What has changed in two years
April 20, 2007
All through the course of the HP 3000 Transition, we've been asked for advice on what to do. HP's extended its timeline for its 3000 presence. The market for third party services has grown up immensely. Meanwhile, the critical mass of HP 3000 users has not fallen off as sharply as HP and others predicted.
Those developments might change your decision, or your proposed schedule, about migration. We got a question from one user, reporting on what's gone on at Raytheon in the UK — and asking us what we think might happen.
We had some communications some time ago on HP 3000 MPE/iX platforms. I was trying to make a strong case for our company migrating, despite the uncertainty of what HP were going to do, and be in charge of our own destiny.
Despite this, the project was parked, and obviously HP made their decision to extend to December, 2008. However, this date is fast approaching, and I was wondering what your latest position was as regards this.
Hope you can provide me with an update,
Alex Purves
HP's changes to its timeline for leaving this market reflect the reality of the migration pace. It seems clear to me: the vendor wants to be of service to its 3000 customers as long as possible. The level of service offered has dropped. The cost has not dropped. What's more interesting is that the end of HP support doesn't seem to be as much of a motivator for migrations. Not for the customers, and probably not to HP anymore.
Make no mistake: HP will exit the market, at the end of 2008. Or perhaps later. The question to be answered is, "How much will this exit matter?"
In practical terms, HP's absence from the 3000 market shuts off development of 3000 software. That's MPE/iX, and IMAGE, a couple of keys to successful HP 3000 mission-critical use. No more HP patches in 2009 (or maybe 2010, if HP follows its "or later" clause in its December 2005 communique.)
HP support won't be available for purchase at that time, either. This is not the same kind of thing as losing the efforts of an MPE lab. Today, support from third parties is the predominant channel for keeping 3000s and the MPE/iX operating system up and running. Companies who use resources other than HP report consistent success in the support market.
In our view, migration and its driver doesn't really involve HP, for most customers. There are many sites who simply cannot allow a mission-critical application to run on a system the vendor no longer supports. These are the current HP Support customers. See the statement above; they are in the minority, by our estimates.
No, the migrating shops — and there are many — proceed because their applications need something the 3000 community cannot provide anymore. It may be application enhancements from a vendor. Or perhaps a technology that HP supports elsewhere, but never fleshed out or ever offered for the 3000. (Java comes to mind here right away. There are others.)

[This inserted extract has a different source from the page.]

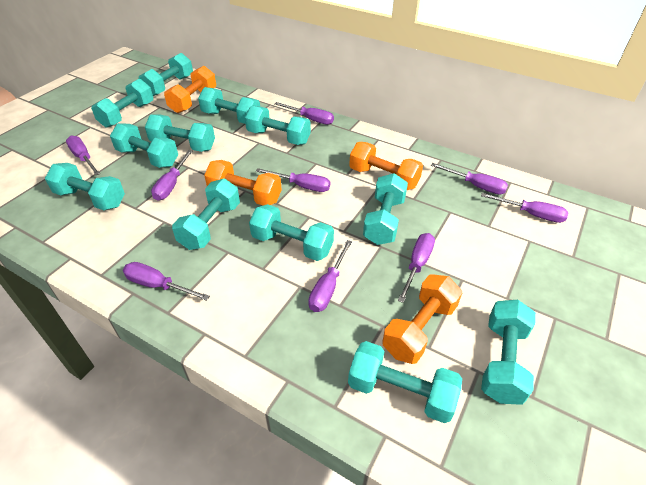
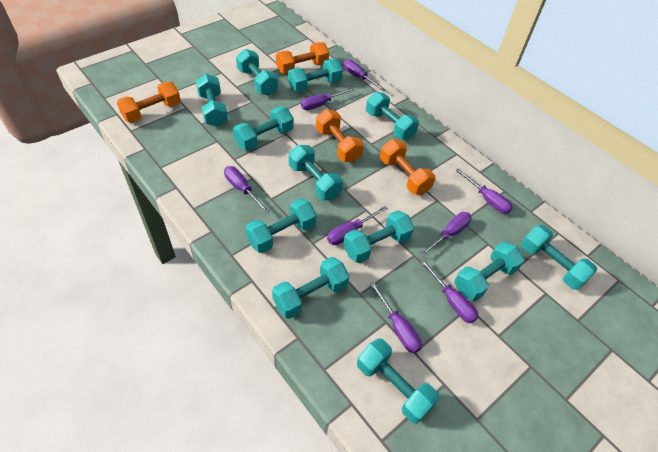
purple screwdriver: 9 -> 8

All along HP has told the customer that HP won't know what is the right time to migrate. (Later on, HP would add, "If at all," but that advice seemed to be aimed at smaller customers where HP sees the environment as static, with few changes.) The customer's business plan would dictate that, HP has said.
Our position, as Alex requested, is to look at the resources your company can assemble to migrate, as well as the upside of the migration. If it is simply to control your own fate, as Alex mentions, there are many places to do this. But the best may still be the platform that continues to run for you, provided you can assign support to a third party. Second on our list, if a free destiny is your main goal, is embracing open source solutions using Linux, MySQL for the database and a bounty of tools. No vendor will ever cut off those resources.
Finally, the migration decision needs to be taken with some external advice in hand, in my opinion. Kind of like a second opinion, really, if your company can agree on a first one. At Raytheon the management decided to "park" the migration plan a few years ago. That's a first opinion. Inviting a second from a consultant, migration services supplier, or even another application or systems provider, is a good start at that second opinion. (Although I'd bet that final group of vendors and app providers recommends a migration. And they could well be right.)
HP 3000 customers were always a more independent group than the IBM batch users. Now the prospect of independence appears at a time when Windows bolstering comes not from Microsoft, but third parties, with two to four letters in their names: HP, IBM, Dell. Third parties are a way of life in 2007 and beyond. Unless the embrace of HP's Unix is a key to your plan, your company will survive through the efforts of any party beyond HP. Coming to terms with that lifeline is the first step to freedom.